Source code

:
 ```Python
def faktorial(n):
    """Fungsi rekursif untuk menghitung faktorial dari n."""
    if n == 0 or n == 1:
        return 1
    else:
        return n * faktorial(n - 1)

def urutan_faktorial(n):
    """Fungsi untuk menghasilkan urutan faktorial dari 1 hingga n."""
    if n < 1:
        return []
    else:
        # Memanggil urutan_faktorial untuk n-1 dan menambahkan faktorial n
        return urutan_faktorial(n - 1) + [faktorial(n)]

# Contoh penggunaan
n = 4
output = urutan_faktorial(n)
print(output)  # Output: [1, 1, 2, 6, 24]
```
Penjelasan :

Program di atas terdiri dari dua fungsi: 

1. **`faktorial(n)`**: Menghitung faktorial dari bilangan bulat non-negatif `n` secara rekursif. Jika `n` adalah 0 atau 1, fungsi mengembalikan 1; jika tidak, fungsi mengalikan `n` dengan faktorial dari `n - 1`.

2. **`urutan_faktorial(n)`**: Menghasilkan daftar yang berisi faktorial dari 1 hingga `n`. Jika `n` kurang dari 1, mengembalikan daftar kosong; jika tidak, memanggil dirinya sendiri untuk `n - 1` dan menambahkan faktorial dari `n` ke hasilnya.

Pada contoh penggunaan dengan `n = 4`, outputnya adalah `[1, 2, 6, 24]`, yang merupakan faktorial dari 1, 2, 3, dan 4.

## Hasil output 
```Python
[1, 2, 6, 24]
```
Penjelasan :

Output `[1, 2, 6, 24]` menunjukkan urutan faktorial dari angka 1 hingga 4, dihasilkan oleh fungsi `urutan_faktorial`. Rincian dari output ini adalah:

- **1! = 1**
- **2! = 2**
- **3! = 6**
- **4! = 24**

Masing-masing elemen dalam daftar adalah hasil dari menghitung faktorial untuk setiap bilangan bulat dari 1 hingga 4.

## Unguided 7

^^^^

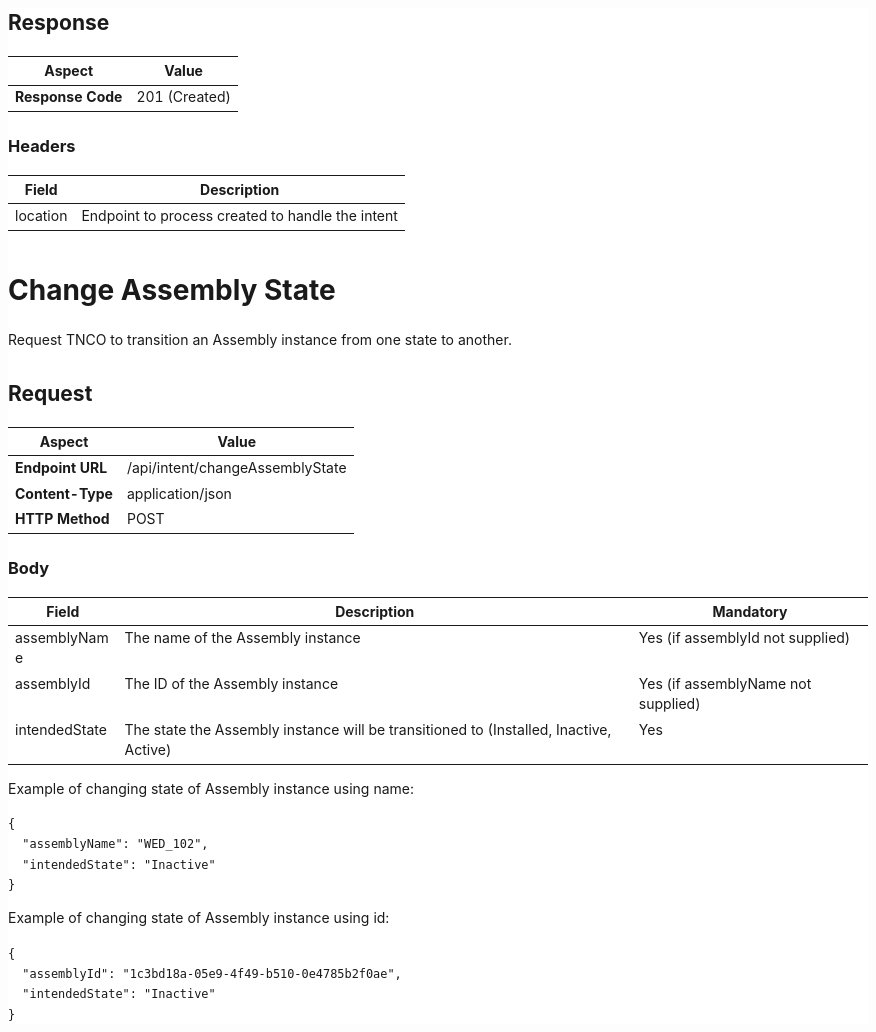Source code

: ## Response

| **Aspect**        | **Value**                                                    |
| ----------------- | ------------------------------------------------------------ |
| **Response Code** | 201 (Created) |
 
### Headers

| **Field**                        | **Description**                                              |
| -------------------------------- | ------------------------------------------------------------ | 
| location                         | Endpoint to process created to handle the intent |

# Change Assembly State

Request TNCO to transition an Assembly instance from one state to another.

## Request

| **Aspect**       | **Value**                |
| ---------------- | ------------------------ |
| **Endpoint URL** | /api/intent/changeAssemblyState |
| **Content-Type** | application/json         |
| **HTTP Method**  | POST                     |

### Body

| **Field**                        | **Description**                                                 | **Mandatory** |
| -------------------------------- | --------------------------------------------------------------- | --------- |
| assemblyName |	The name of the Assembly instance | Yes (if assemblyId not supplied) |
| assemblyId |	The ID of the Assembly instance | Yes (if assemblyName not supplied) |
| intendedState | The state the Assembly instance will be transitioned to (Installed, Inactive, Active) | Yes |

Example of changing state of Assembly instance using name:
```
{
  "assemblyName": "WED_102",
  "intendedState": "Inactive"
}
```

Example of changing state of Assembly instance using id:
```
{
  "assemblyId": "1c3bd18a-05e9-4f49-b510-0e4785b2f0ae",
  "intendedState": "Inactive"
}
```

^^^^

What you are asked to do:
Output each line of the listing in which the string "Description" is found.

Solution to this task:
| **Field**                        | **Description**                                              |
| **Field**                        | **Description**                                                 | **Mandatory** |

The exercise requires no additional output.